__Task goal__
For each record, copy the text exactly and omit any picture it holds.

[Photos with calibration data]
☆ ☆ ☆ ☆ ☆

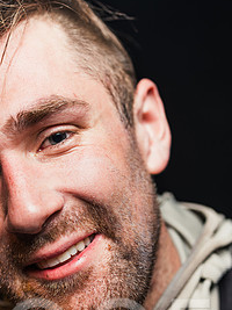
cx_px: 47
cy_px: 160
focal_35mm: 106
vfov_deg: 18.6
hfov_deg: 13.9
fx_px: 948
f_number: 3.2
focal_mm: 80
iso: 100
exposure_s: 1/125
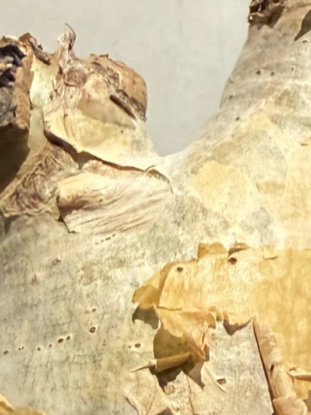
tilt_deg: -7.0
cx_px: 271
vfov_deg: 19.2
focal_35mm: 96
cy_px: 510
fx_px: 1149
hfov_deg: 15.3
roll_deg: +0.7
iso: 500
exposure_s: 1/60
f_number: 2.2
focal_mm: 2.22
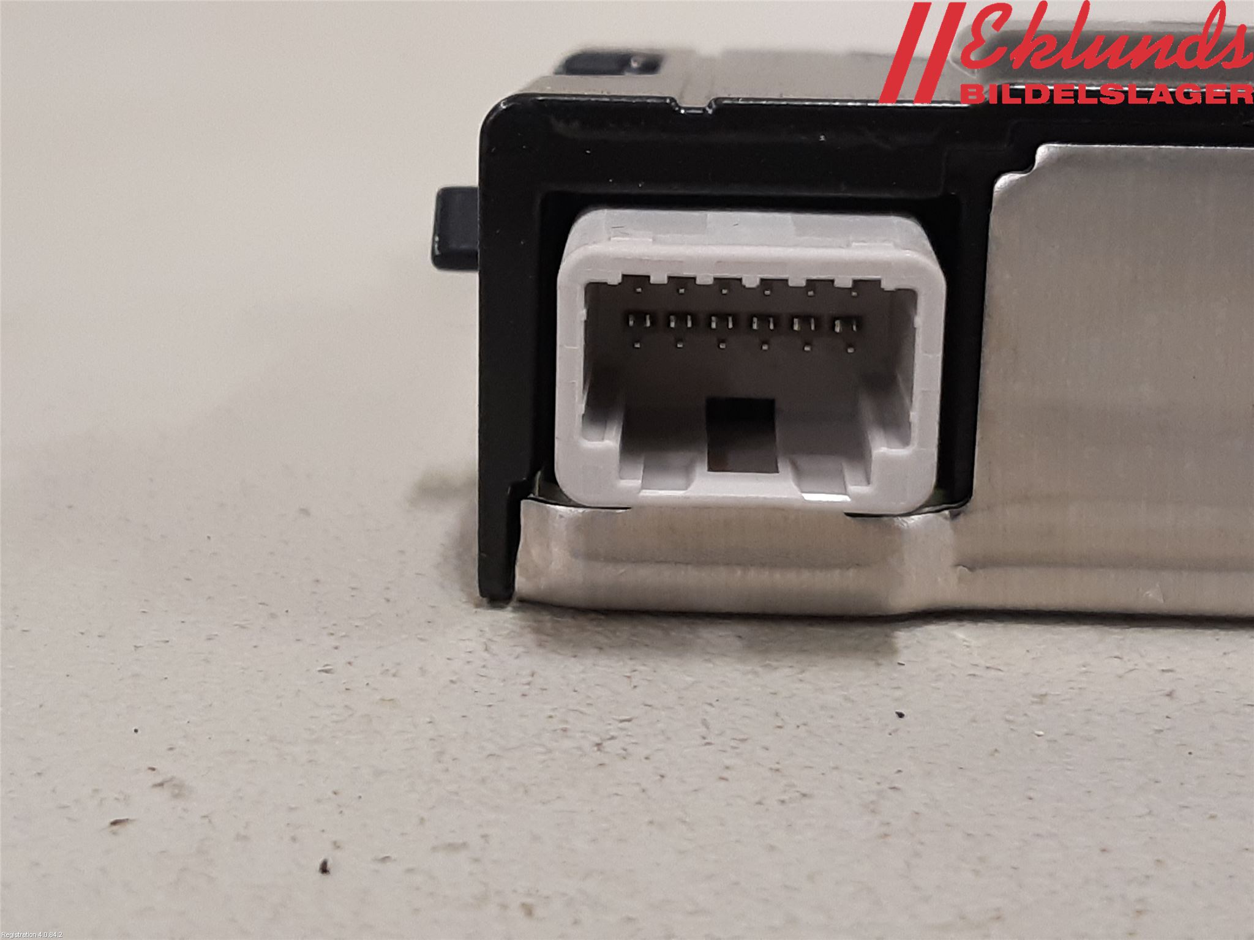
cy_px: 470
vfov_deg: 53.1
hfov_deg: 67.3
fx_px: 942
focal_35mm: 26
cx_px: 627
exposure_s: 1/50
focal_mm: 3.93
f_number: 1.7
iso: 200
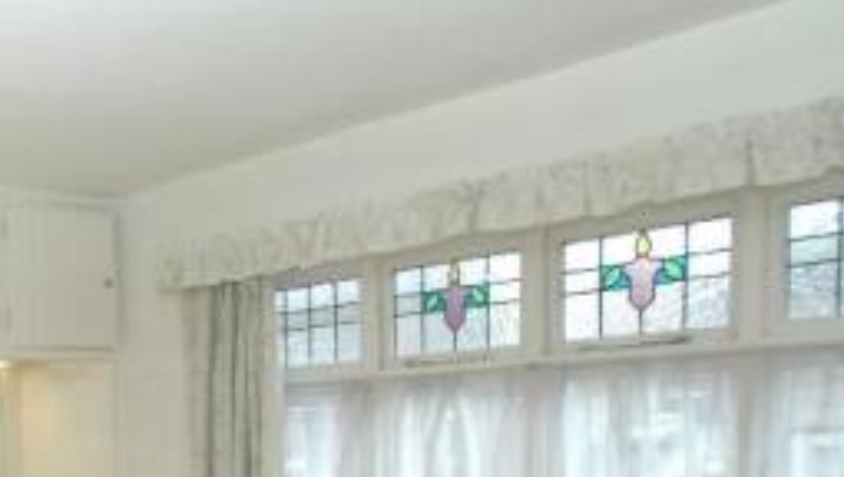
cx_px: -83
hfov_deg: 38.3
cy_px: 537
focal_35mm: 44
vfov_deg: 24.9
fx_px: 993
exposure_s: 1/25
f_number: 4.5
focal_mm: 11
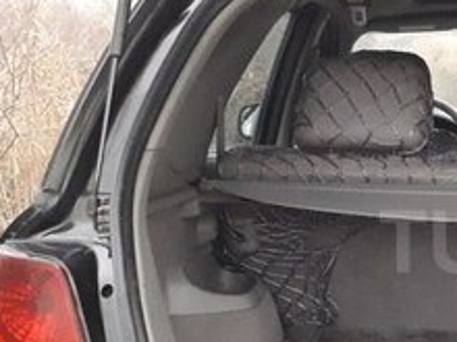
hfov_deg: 21.8
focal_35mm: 81
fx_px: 1069
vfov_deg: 18.1
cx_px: 592
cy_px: 241
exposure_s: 1/25
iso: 500
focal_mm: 3.6
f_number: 1.9
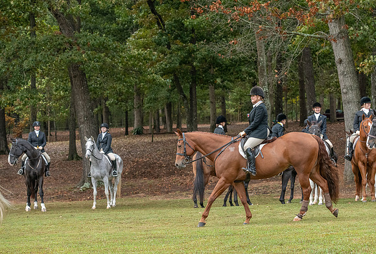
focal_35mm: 104
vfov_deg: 13.3
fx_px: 1091
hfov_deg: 19.5
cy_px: 145
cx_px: 237
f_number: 4
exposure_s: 1/500
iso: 1600
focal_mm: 82
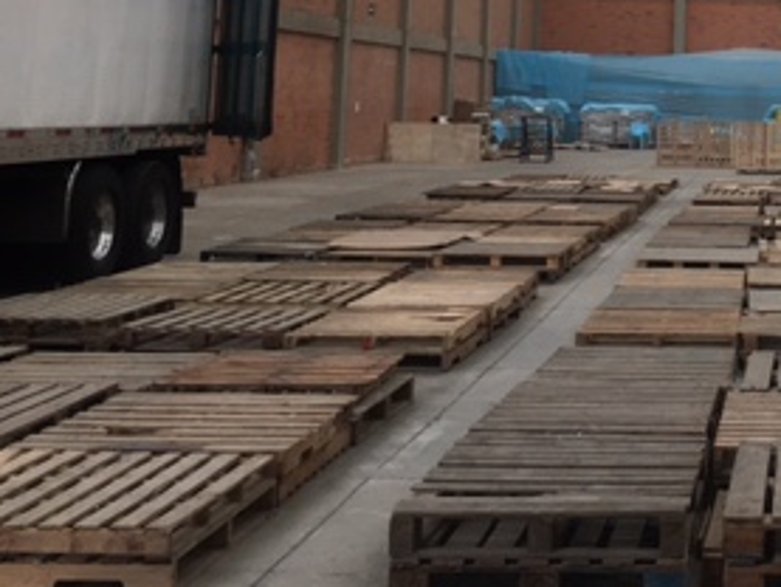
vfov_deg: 20.8
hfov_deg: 27.1
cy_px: -68
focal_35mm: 67
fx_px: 1512
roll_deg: -0.4
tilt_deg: +8.4
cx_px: 806
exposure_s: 1/60
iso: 32
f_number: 2.2
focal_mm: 4.15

☆ ☆ ☆ ☆ ☆

__Task answer__
cx_px: 47
cy_px: 160
focal_35mm: 106
vfov_deg: 18.6
hfov_deg: 13.9
fx_px: 948
f_number: 3.2
focal_mm: 80
iso: 100
exposure_s: 1/125
tilt_deg: -7.0
cx_px: 271
vfov_deg: 19.2
focal_35mm: 96
cy_px: 510
fx_px: 1149
hfov_deg: 15.3
roll_deg: +0.7
iso: 500
exposure_s: 1/60
f_number: 2.2
focal_mm: 2.22
cy_px: 470
vfov_deg: 53.1
hfov_deg: 67.3
fx_px: 942
focal_35mm: 26
cx_px: 627
exposure_s: 1/50
focal_mm: 3.93
f_number: 1.7
iso: 200
cx_px: -83
hfov_deg: 38.3
cy_px: 537
focal_35mm: 44
vfov_deg: 24.9
fx_px: 993
exposure_s: 1/25
f_number: 4.5
focal_mm: 11
hfov_deg: 21.8
focal_35mm: 81
fx_px: 1069
vfov_deg: 18.1
cx_px: 592
cy_px: 241
exposure_s: 1/25
iso: 500
focal_mm: 3.6
f_number: 1.9
focal_35mm: 104
vfov_deg: 13.3
fx_px: 1091
hfov_deg: 19.5
cy_px: 145
cx_px: 237
f_number: 4
exposure_s: 1/500
iso: 1600
focal_mm: 82
vfov_deg: 20.8
hfov_deg: 27.1
cy_px: -68
focal_35mm: 67
fx_px: 1512
roll_deg: -0.4
tilt_deg: +8.4
cx_px: 806
exposure_s: 1/60
iso: 32
f_number: 2.2
focal_mm: 4.15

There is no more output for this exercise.